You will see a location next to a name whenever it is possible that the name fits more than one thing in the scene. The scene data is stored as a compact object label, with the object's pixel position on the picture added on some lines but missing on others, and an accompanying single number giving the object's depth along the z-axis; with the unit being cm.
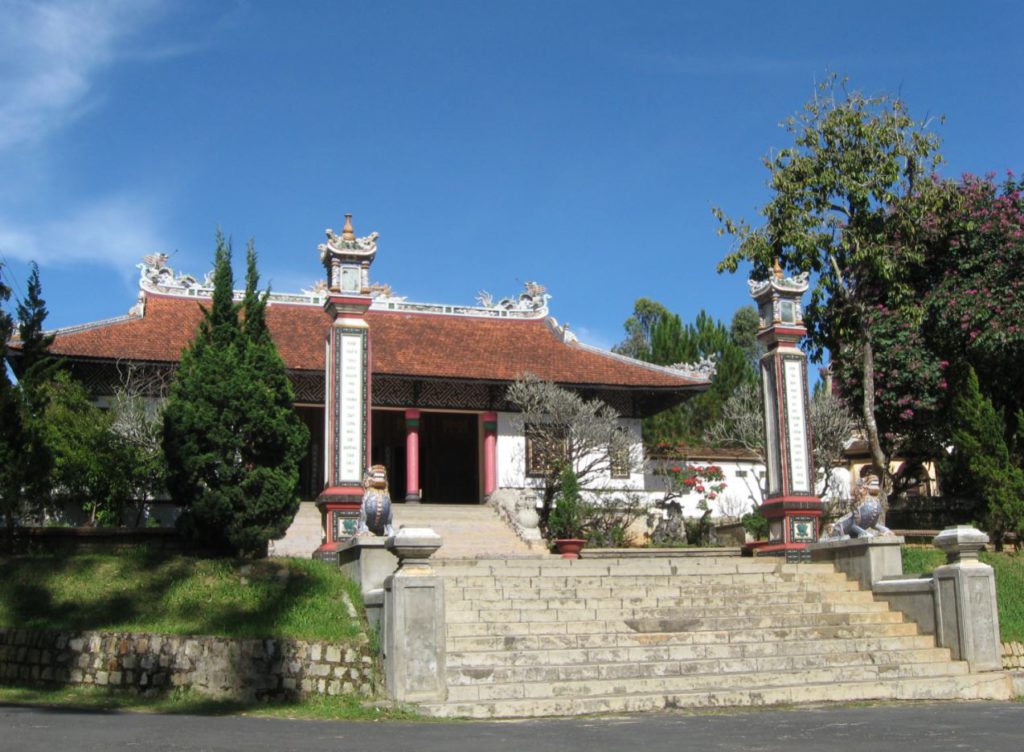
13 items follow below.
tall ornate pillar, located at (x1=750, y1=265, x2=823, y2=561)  1647
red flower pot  1898
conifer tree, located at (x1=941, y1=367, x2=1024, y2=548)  1727
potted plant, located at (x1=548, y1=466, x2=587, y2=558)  2152
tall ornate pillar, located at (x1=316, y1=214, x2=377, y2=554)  1427
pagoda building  2369
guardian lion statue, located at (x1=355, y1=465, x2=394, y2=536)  1172
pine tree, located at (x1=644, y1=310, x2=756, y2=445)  3862
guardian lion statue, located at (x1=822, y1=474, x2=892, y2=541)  1334
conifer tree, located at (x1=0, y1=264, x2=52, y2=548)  1327
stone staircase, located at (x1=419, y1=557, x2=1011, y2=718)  987
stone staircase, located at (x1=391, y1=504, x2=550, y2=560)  2070
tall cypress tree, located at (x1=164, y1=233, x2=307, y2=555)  1402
::::::
Lines above that contain the string "statue" make up the answer.

guardian lion statue, located at (x1=355, y1=465, x2=394, y2=536)  1172
guardian lion statue, located at (x1=822, y1=474, x2=892, y2=541)  1334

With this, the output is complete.